ROI & Stakeholder Value

Playing The Financial Long Game with Enterprise Cloud Solutions

Balancing what’s possible with efficient use of resources is a central challenge for Enterprise Cloud Solutions.
These new services, provided by AWS, AWS Govcloud, Azure, and Google Cloud, are vastly different than what agencies have experienced.

And with this comes a new set of assumptions and expectations markedly different from the past in terms of utility and value — but especially when it comes to cost.

Old Assumption: Increased Value = Increased Cost.

Enterprise Cloud Solutions geometrically expand the value that stakeholders can derive from Information Technology, especially from data. Most stakeholders look at Enterprise Cloud Solutions as just a change in delivery, and a means to potentially reduce costs. When they realize how much more data is captured and how much more accessibility and visibility Enterprise Cloud Solutions provide, there is usually an explosion of interest in using the solution.

Traditionally this comes with the assumption that costs for utilizing these solutions increase over time.

In the early days of Cloud contracts, many agencies locked in out-year pricing, which seemed like the right move at the time.

New Reality: Expanded Value ≠ Increased Cost.

With so much competition and growth in the Enterprise Cloud services arena, costs will actually decrease over time, meaning that agencies need to recognize that any attempt to lock in pricing with fixed price quotes
will be meaningless when they move to procure these services.

After all, who wants to get stuck paying significantly higher rates when the market rate for service continues to lower?
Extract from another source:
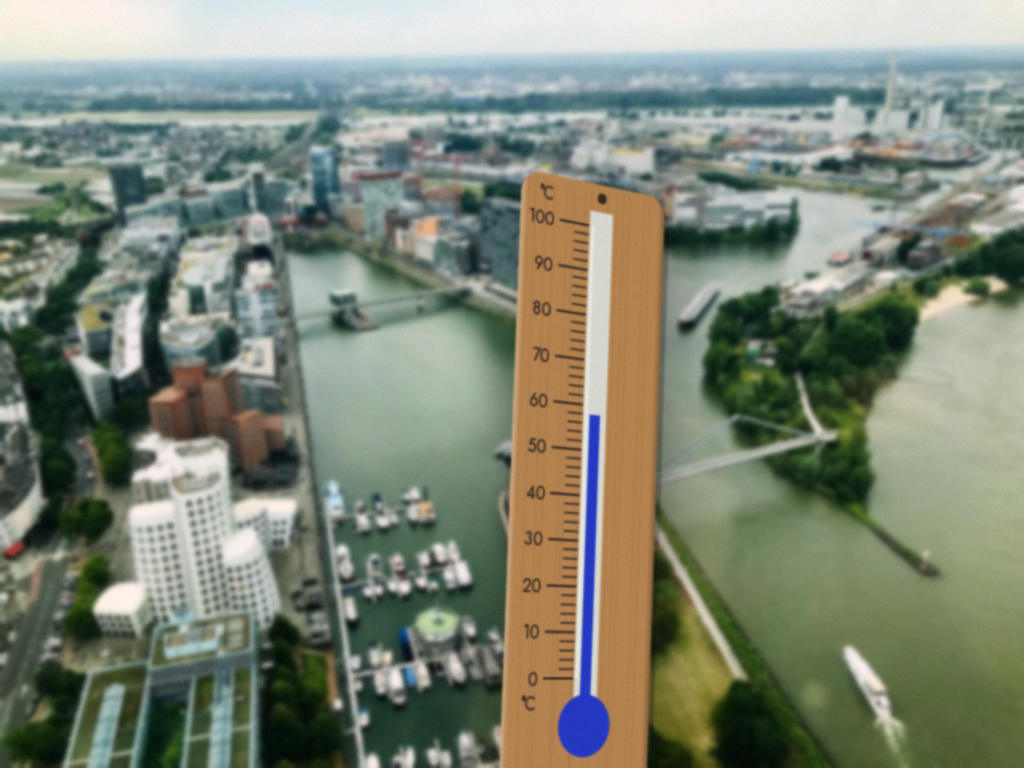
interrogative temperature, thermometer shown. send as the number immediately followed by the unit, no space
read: 58°C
How to mitigate financial risk by playing the long game.

To mitigate this risk, agencies should cap costs in out years upon contract award but have a mechanism to reset rates every two years to match the going market rates. Linking this with a contractor incentive to reduce costs for the service provider will allow agencies to reduce costs over time in this transition to cloud computing.
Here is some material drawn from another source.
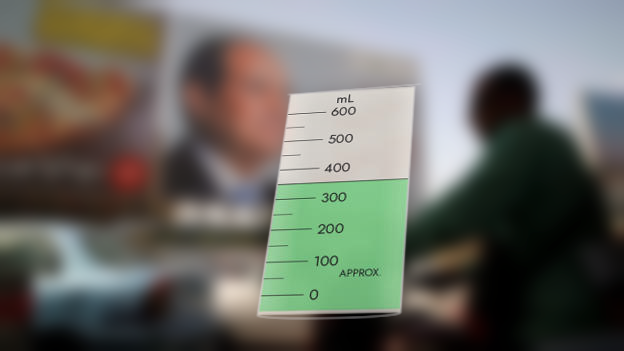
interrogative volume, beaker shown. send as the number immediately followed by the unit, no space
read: 350mL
While efficiency or cost savings can be hard to quantify or use as motivation if a contractor received a 25-50% incentive for reducing maintenance costs on a year over year basis, that could align incentives for government and contractors to drive towards costs savings by automating processes that contractors and the agency would typically perform would reap 100% of the costs savings beyond the first year.

The current best way to pay for Enterprise Cloud services is to guarantee a specific budget with your provider over a specified period, as they will provide you with their best discounts upfront.

Marginal increases would then be subject to market rates. From an organizational perspective, optimizing this requires planning and coordination across your systems related to resource utilization, particularly around developing and testing new capabilities. More work coordinating this upfront will allow agencies to balance cost-efficiency with capacity expansion.

This expands the integration and coordination of your entire IT organization while also reducing costs over the long-term.